My apologies to the next presenter – Lindsey Miller – because I spent most of her presentation recovering from mine. I refocused for Michael Miller, and was particularly interested in his points about the call to order, in classrooms, and what it means to transgress. The former principal in me wanted to talk about the emphases in classrooms on control, and how certain bodies are shown from an early age that they do not belong because they cannot conform to the expectations.
The fourth presentation brought me back to my topic – age appropriate care, as Katie Aubrecht discussed the research that she is involved in in just this topic, with a particular focus on Nova Scotia. I found myself wanting to shout out as it went on – THIS!!! THIS IS WHAT I’M TALKING ABOUT!!! Although Katie was in Nova Scotia presenting remotely, I googled her, and we are in contact already. This is the power of us meeting like this, even remotely. It strengthens us, it brings common threads together and it sparks new connections.
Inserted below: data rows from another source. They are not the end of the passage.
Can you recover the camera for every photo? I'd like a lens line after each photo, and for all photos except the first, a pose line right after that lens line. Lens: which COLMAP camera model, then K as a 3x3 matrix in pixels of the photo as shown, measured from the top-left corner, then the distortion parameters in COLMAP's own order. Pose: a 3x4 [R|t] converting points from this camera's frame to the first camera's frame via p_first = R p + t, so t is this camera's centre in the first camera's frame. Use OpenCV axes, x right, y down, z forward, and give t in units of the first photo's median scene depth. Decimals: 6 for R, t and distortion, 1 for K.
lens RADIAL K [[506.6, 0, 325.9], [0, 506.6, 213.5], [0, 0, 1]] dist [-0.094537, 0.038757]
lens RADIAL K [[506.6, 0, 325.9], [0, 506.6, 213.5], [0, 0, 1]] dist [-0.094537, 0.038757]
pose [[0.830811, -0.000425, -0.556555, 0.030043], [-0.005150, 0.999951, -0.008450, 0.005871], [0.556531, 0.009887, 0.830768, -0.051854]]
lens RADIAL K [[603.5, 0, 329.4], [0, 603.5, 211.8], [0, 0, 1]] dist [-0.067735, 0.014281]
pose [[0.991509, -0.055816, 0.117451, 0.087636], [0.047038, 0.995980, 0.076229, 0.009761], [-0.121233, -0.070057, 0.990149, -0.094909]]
And that was it. Day 2 was done for me.
I hit Day 3 with a plan. As much as I wanted to see Esther get her award, and hear her speak, I knew that 1:30pm just wasn’t going to be a possibility. Instead, I did the first session of the day (9 to 10:30) and the last (3:30pm to 5pm) and in between, I slept like a log!
The first presentation was from Raya. Of the 12 presentations I heard, this is the one that is going to keep me awake at night. Raya presented on the Judge Rotenberg Education Centre, a nightmarish place set in leafy Canton, Massachusetts, that we could all wish was dystopian but is very real. Please google it, be shocked, and protest its existence in any way you can. Jane followed, and opened up the challenges in Universal Design, when it is seen as the “destination” (my word not hers) rather than the “welcome”.
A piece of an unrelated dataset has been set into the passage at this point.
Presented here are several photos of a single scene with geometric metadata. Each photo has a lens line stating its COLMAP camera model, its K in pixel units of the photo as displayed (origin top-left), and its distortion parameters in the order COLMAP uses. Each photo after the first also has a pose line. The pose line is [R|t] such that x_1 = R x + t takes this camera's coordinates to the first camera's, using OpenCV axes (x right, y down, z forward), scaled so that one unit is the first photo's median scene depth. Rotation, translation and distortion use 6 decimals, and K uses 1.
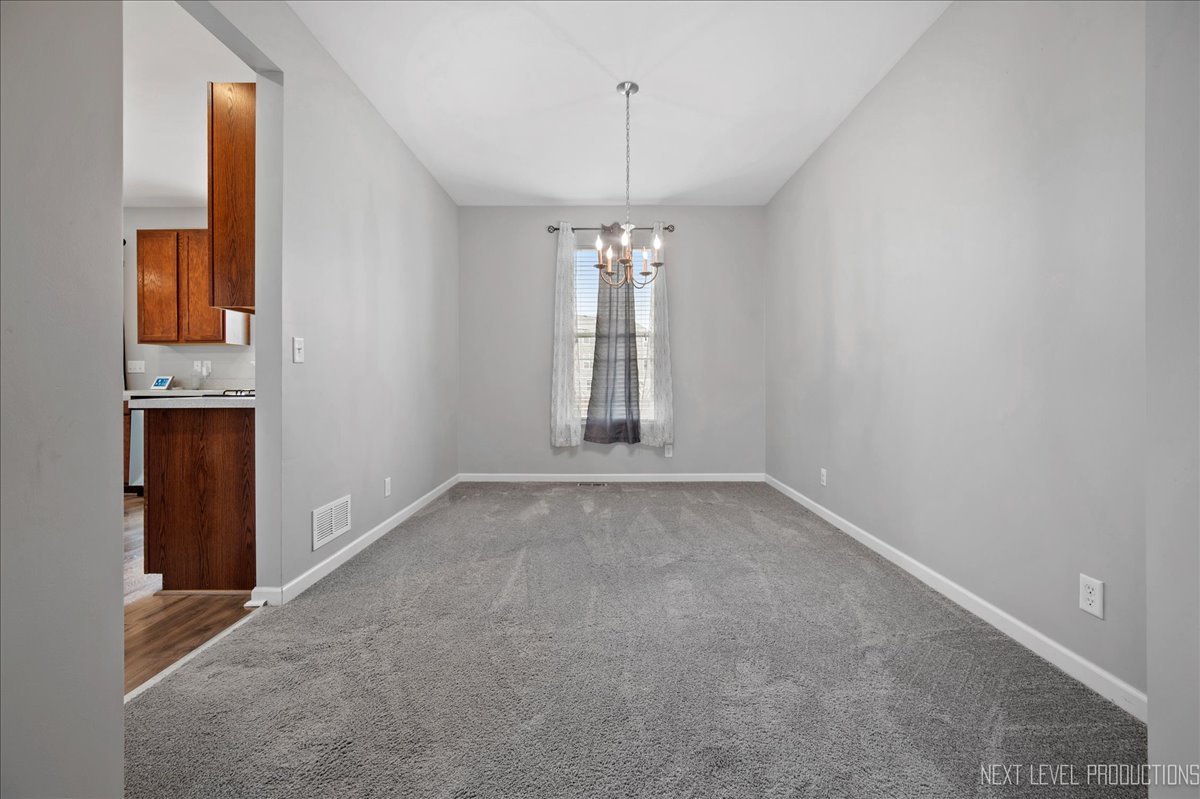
lens RADIAL K [[487.3, 0, 600.6], [0, 487.3, 381.8], [0, 0, 1]] dist [0.000857, 0.000078]
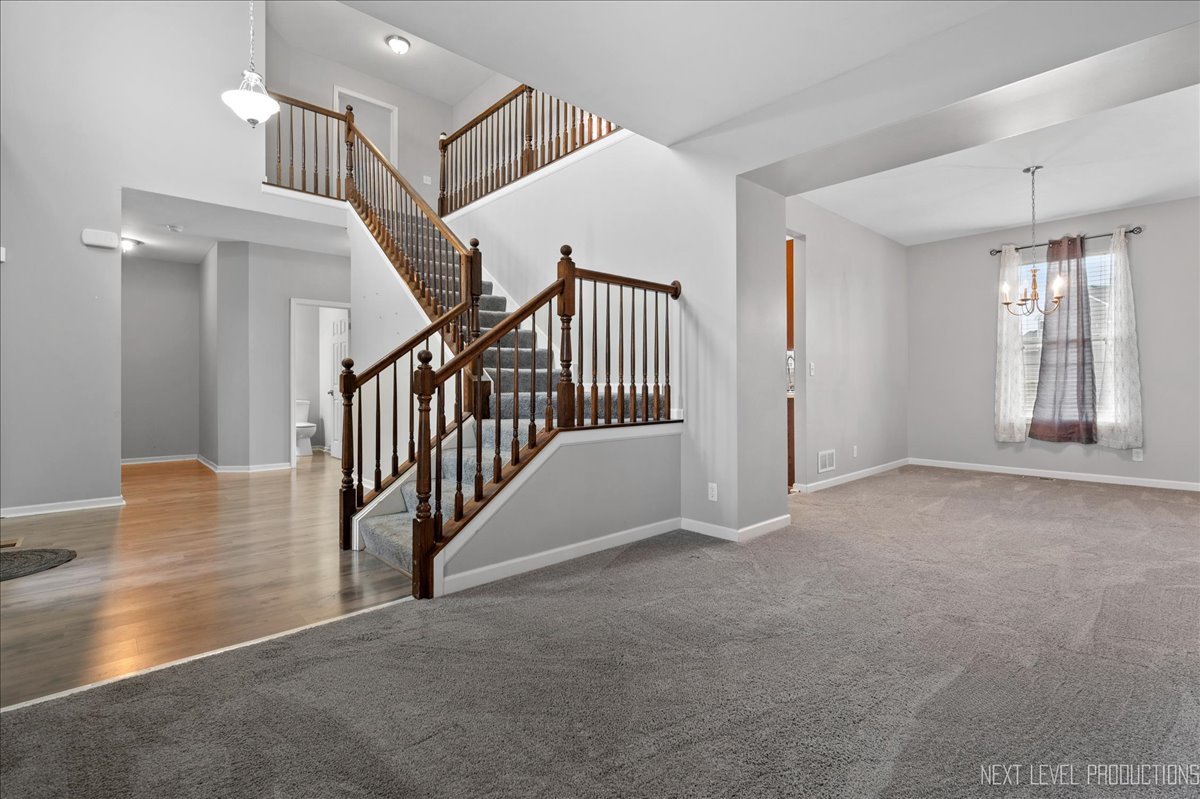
lens RADIAL K [[544.7, 0, 616.2], [0, 544.7, 382.9], [0, 0, 1]] dist [0.000317, -0.000068]
pose [[0.697336, -0.005367, -0.716724, 0.199027], [0.001565, 0.999981, -0.005965, 0.001144], [0.716743, 0.003039, 0.697331, -0.538757]]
After my long sleep, my alarm woke me to go to 3 presentations based on research practices – Fiona and Chelsea talking about the place of silence and its interpretation in field research, Thuy talking about her research in Vietnam with disabled girls and women, and Cynthia talking about her PhD research into supports for blind students in further education which, in turn, included the challenges that academia placed on her as a blind researcher. All 3 were completely fascinating and an excellent end to the conference for me.
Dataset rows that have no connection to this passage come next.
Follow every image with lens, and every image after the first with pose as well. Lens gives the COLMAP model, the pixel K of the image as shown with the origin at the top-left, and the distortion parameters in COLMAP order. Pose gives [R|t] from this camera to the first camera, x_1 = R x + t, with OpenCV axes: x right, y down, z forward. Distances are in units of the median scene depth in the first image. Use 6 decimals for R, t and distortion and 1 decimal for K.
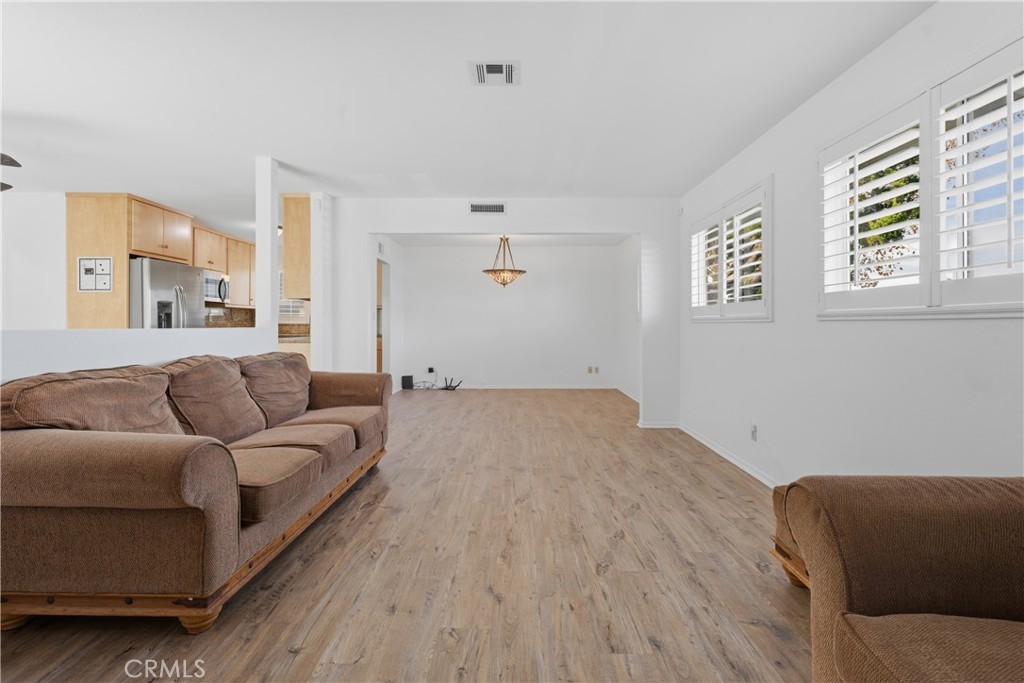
lens RADIAL K [[490.1, 0, 515.1], [0, 490.1, 320.9], [0, 0, 1]] dist [-0.001590, -0.000359]
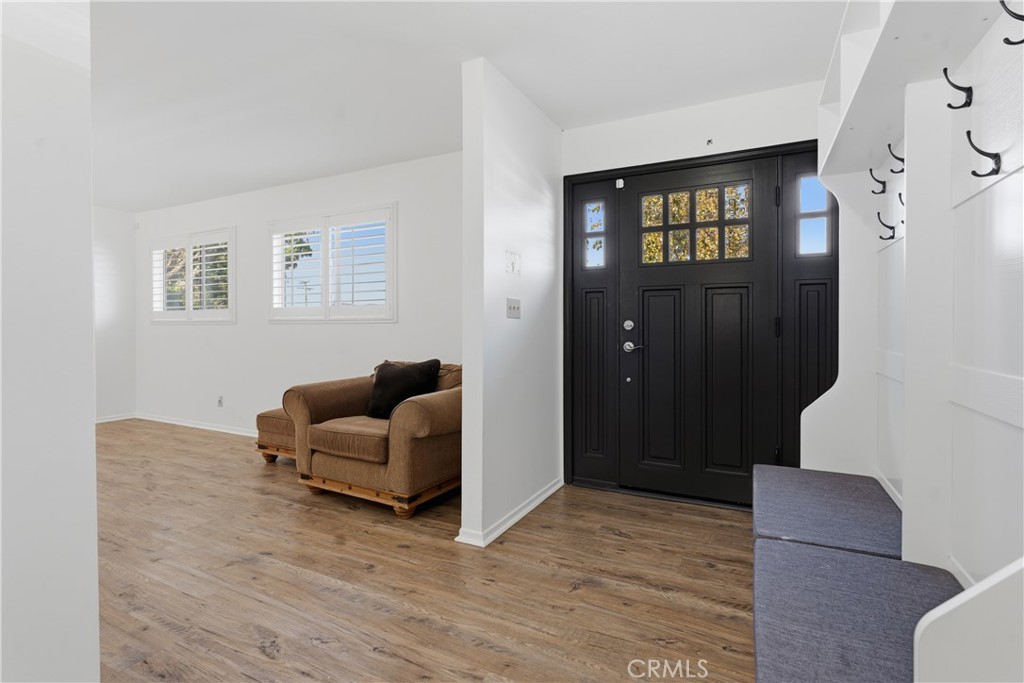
lens RADIAL K [[490.1, 0, 508.0], [0, 490.1, 335.6], [0, 0, 1]] dist [-0.001590, -0.000359]
pose [[0.451447, -0.016921, 0.892138, -0.359734], [-0.005090, 0.999755, 0.021537, 0.000684], [-0.892283, -0.014263, 0.451250, -0.350731]]
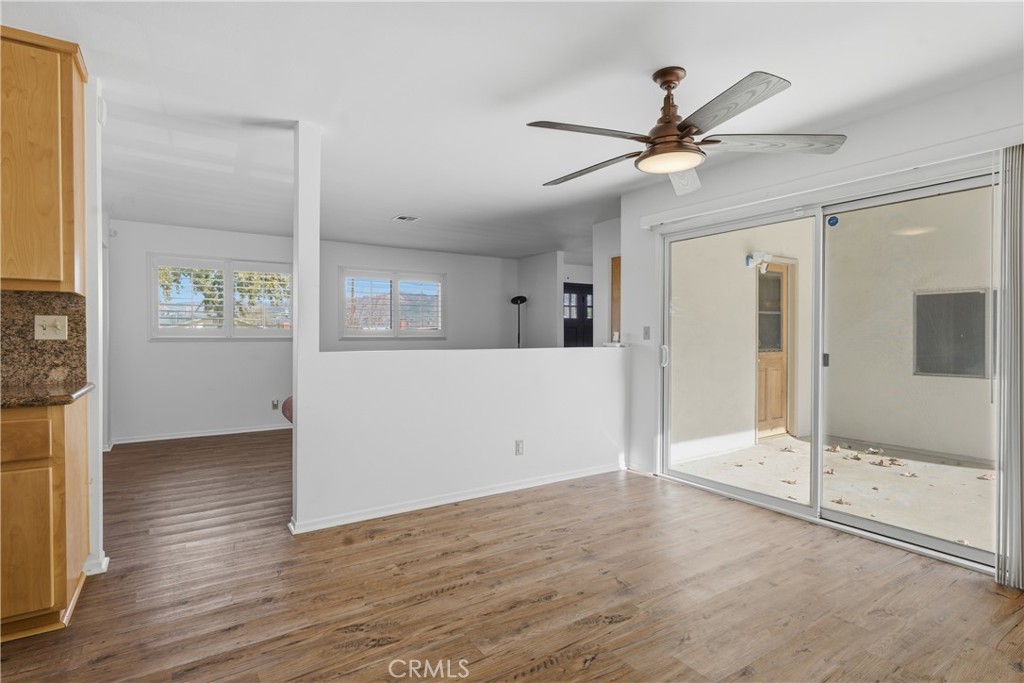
lens RADIAL K [[519.8, 0, 514.7], [0, 519.8, 339.8], [0, 0, 1]] dist [-0.000177, 0.000640]
pose [[-0.553315, -0.005563, 0.832954, -1.330778], [-0.004578, 0.999983, 0.003638, -0.010250], [-0.832960, -0.001800, -0.553331, 1.169755]]
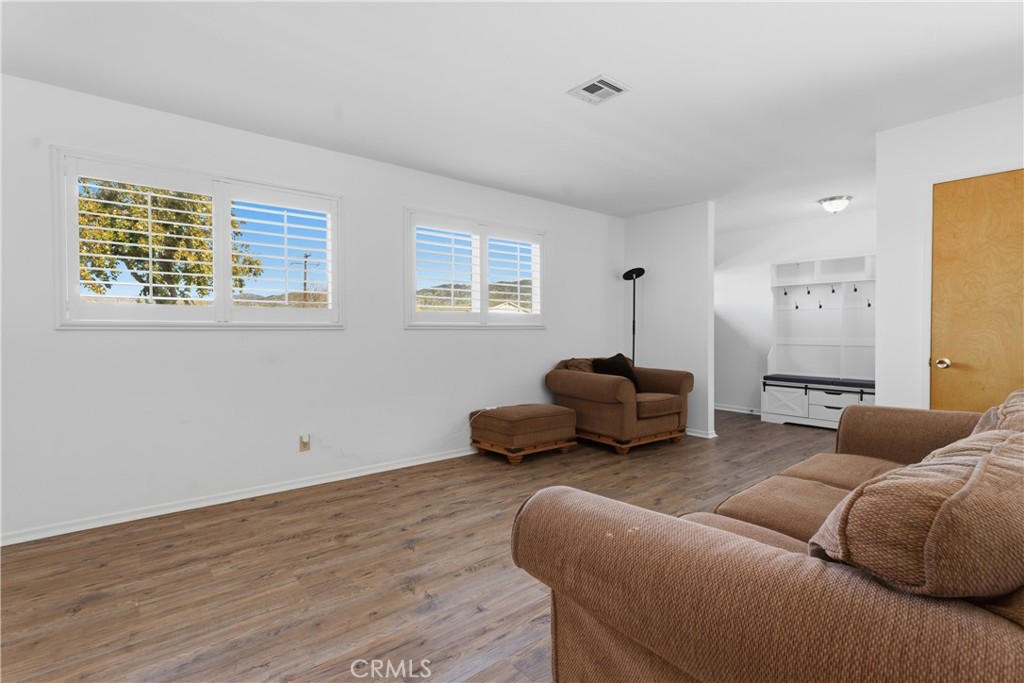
lens RADIAL K [[490.1, 0, 509.5], [0, 490.1, 339.0], [0, 0, 1]] dist [-0.001590, -0.000359]
pose [[-0.638711, -0.012345, 0.769347, -0.470187], [-0.002903, 0.999903, 0.013635, 0.004875], [-0.769441, 0.006476, -0.638685, 1.176930]]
I’m completing this blog post a couple of days later from home. I didn’t want to change what I had written in that final night, because it captures the excitement I felt. For those of you who haven’t attended Congress, it brings together many associations from many different areas within the Social Sciences and Humanities. I met with former students of mine who were there with other organizations, and even though they are much more seasoned at this than I am, we all had this same feeling of excitement and possibility. Next morning I woke physically exhausted but mentally exuberant. So much to read, so much to learn, so many avenues opened. Since I got home, physically, I’ve done little, but mentally, I’m ready!
Congress 2019 is in Vancouver and I hope to see many of you there!